━━━ Material to process

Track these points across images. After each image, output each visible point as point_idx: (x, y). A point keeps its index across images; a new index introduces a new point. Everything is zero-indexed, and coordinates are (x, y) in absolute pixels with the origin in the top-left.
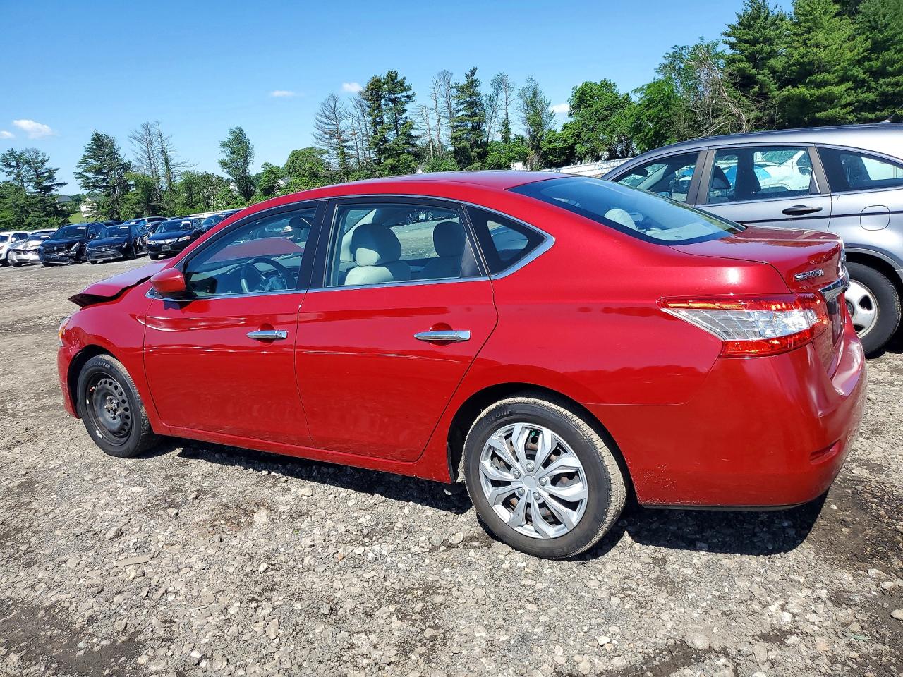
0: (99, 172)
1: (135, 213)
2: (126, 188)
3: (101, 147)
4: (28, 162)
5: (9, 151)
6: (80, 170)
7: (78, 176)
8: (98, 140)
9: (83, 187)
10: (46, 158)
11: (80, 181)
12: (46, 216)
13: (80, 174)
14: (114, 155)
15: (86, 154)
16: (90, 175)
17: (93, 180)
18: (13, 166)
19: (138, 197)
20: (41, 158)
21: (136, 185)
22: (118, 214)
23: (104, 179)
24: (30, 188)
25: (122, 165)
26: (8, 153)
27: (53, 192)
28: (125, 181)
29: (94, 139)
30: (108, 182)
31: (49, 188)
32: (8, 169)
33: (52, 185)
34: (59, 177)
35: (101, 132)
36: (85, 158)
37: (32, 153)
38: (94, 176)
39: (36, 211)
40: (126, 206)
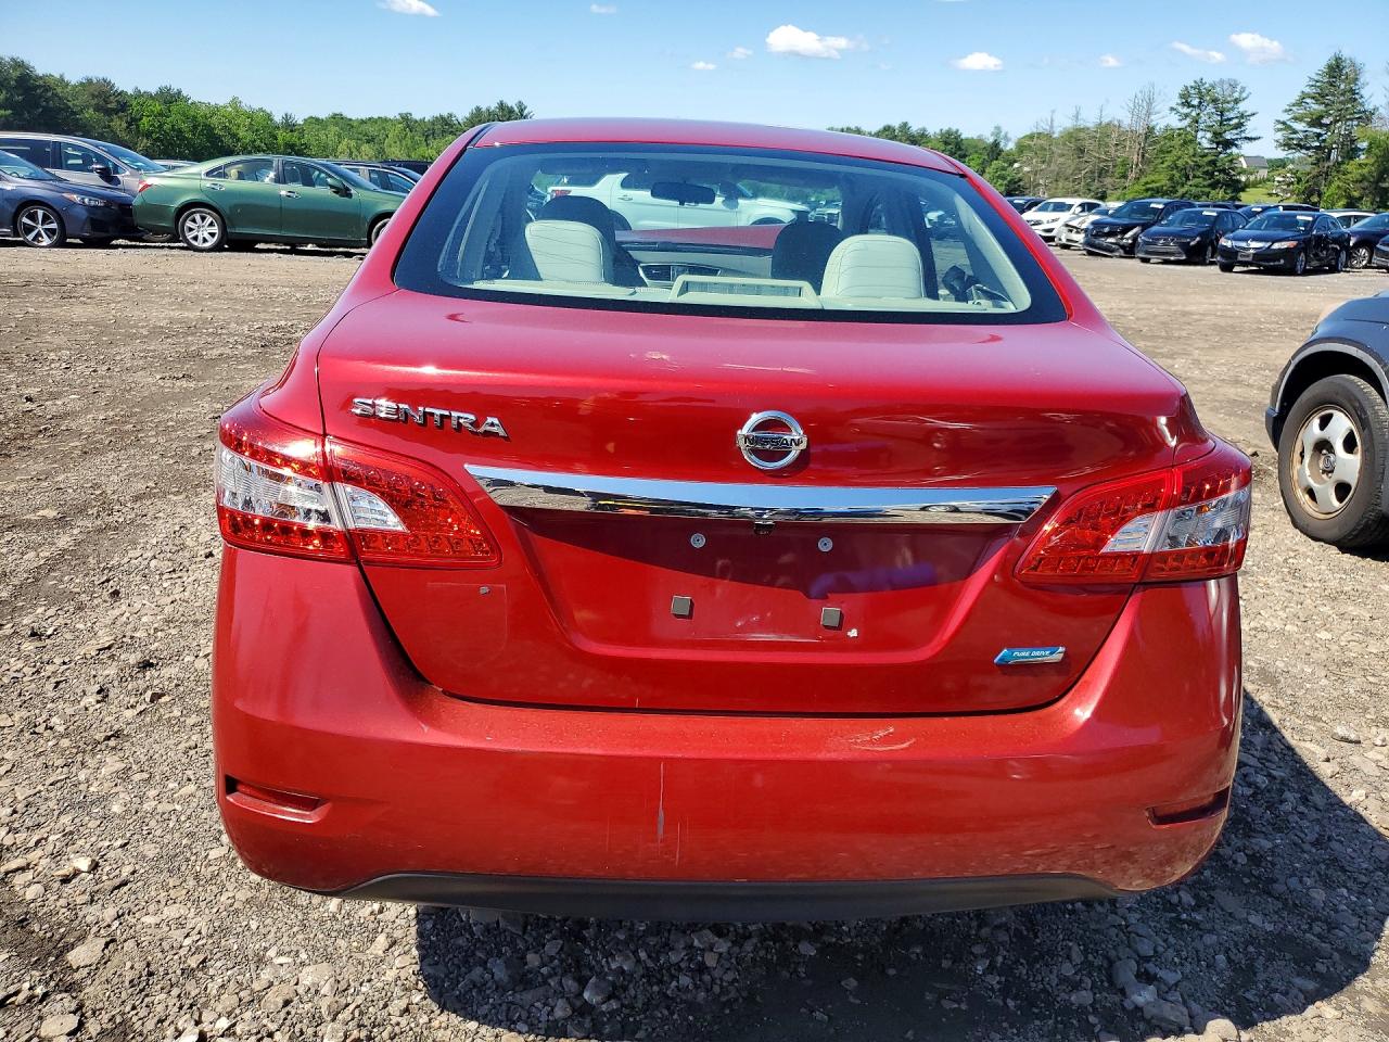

━━━━━━

Could you retype all the entries above exactly, without the pictures?

| Solution |
Track these points across images. After each image, output each visible point as point_idx: (x, y). A point keeps its index across images; a new index introduces a new point. Everything is zero-indexed, and coordinates are (x, y) in absolute pixels with the origin in the top-left.
0: (99, 172)
1: (135, 213)
2: (126, 188)
3: (101, 147)
4: (28, 162)
5: (9, 151)
6: (80, 170)
7: (78, 176)
8: (98, 140)
9: (83, 187)
10: (46, 158)
11: (80, 181)
12: (46, 216)
13: (80, 174)
14: (114, 155)
15: (86, 154)
16: (90, 175)
17: (93, 180)
18: (13, 166)
19: (138, 197)
20: (41, 158)
21: (136, 185)
22: (118, 214)
23: (104, 179)
24: (30, 188)
25: (122, 165)
26: (8, 153)
27: (53, 192)
28: (125, 181)
29: (94, 139)
30: (108, 182)
31: (49, 188)
32: (8, 169)
33: (52, 185)
34: (59, 177)
35: (101, 132)
36: (85, 158)
37: (32, 153)
38: (94, 176)
39: (36, 211)
40: (126, 206)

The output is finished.